WORK INSTRUCTIONS: The answer is one number: how many lines in the data below hold "still".

SOURCE DATA:

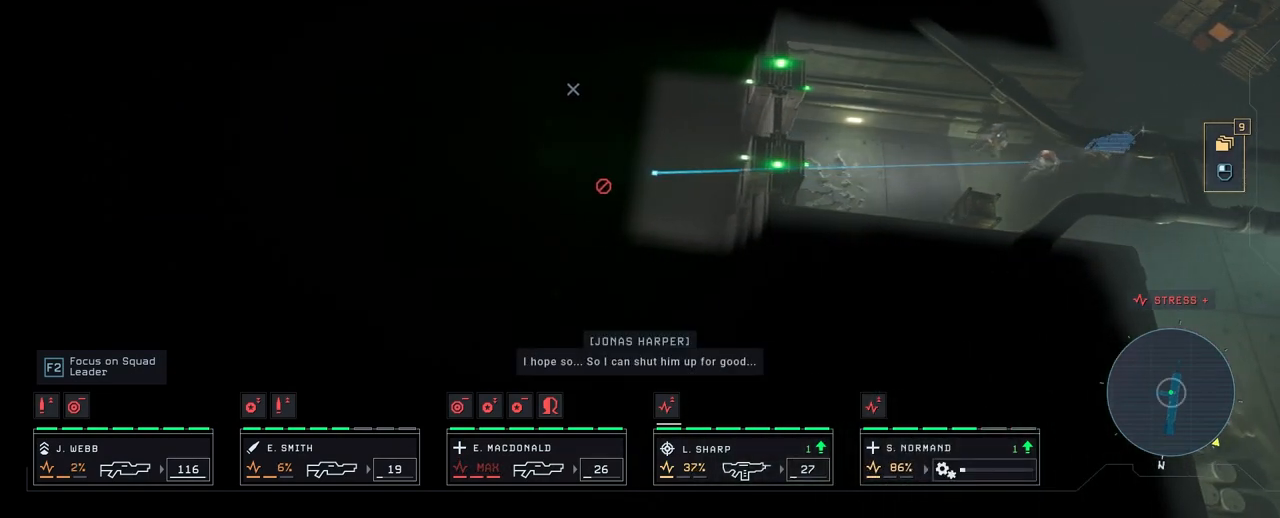
{"keys": [], "mouse": ["right"], "mouse_move": "right", "events": [[433, "mouse_right", "down"]]}
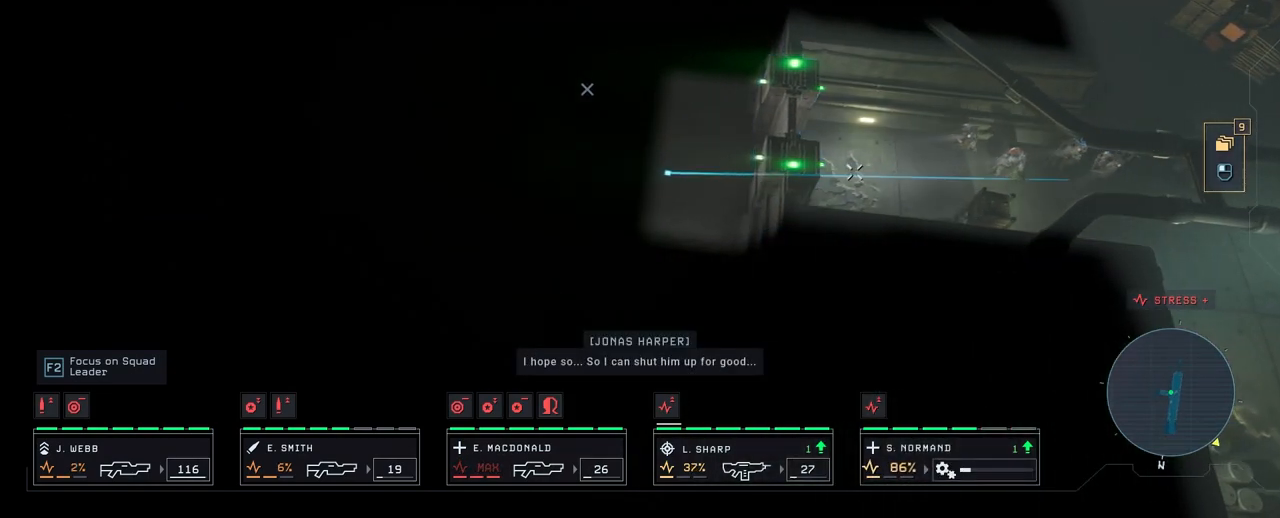
{"keys": [], "mouse": [], "mouse_move": "left", "events": [[17, "mouse_right", "up"], [117, "mouse_right", "down"], [150, "mouse_right", "up"], [250, "mouse_right", "down"], [333, "mouse_right", "up"]]}
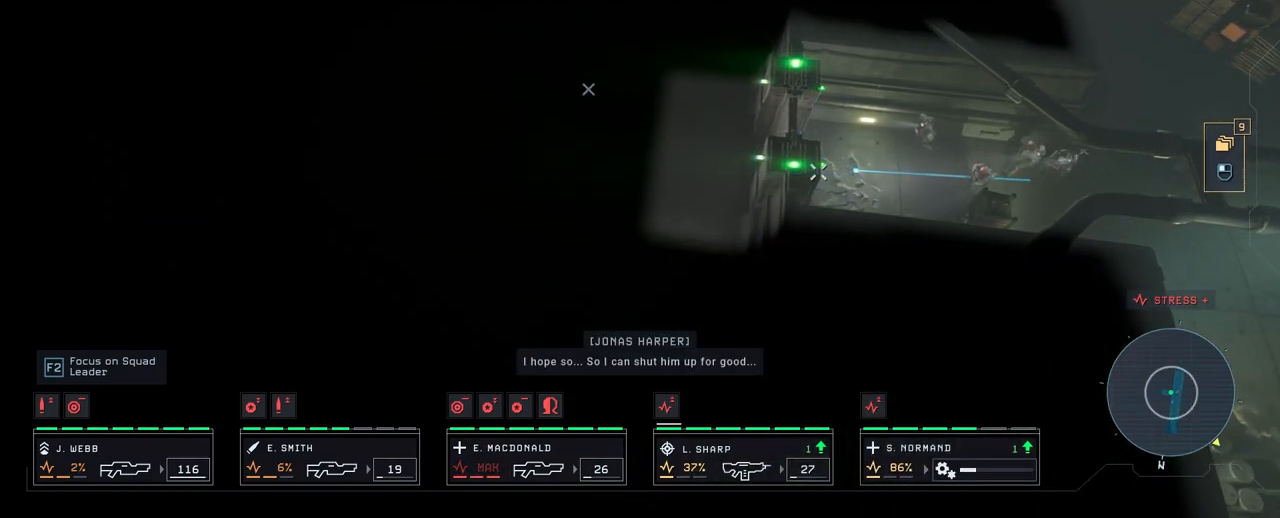
{"keys": [], "mouse": ["right"], "mouse_move": "still", "events": [[100, "a", "down"], [150, "mouse_right", "down"], [233, "a", "up"], [283, "mouse_right", "up"], [367, "mouse_right", "down"], [467, "mouse_right", "up"], [500, "mouse_right", "down"]]}
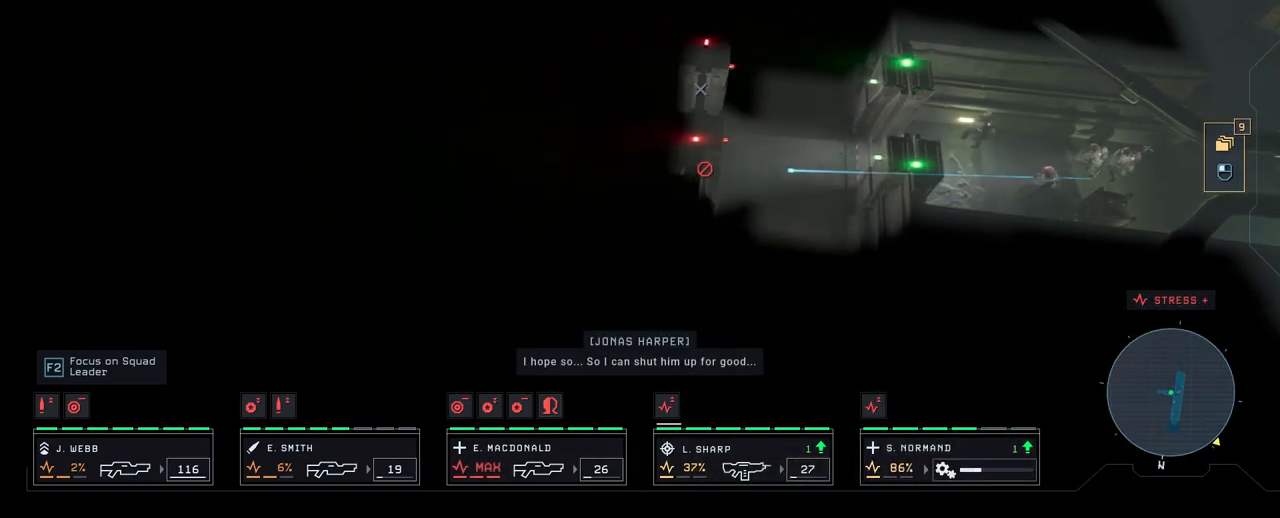
{"keys": [], "mouse": [], "mouse_move": "still", "events": [[83, "mouse_right", "up"], [233, "mouse_right", "down"], [317, "mouse_right", "up"]]}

YOUR RESPONSE: 2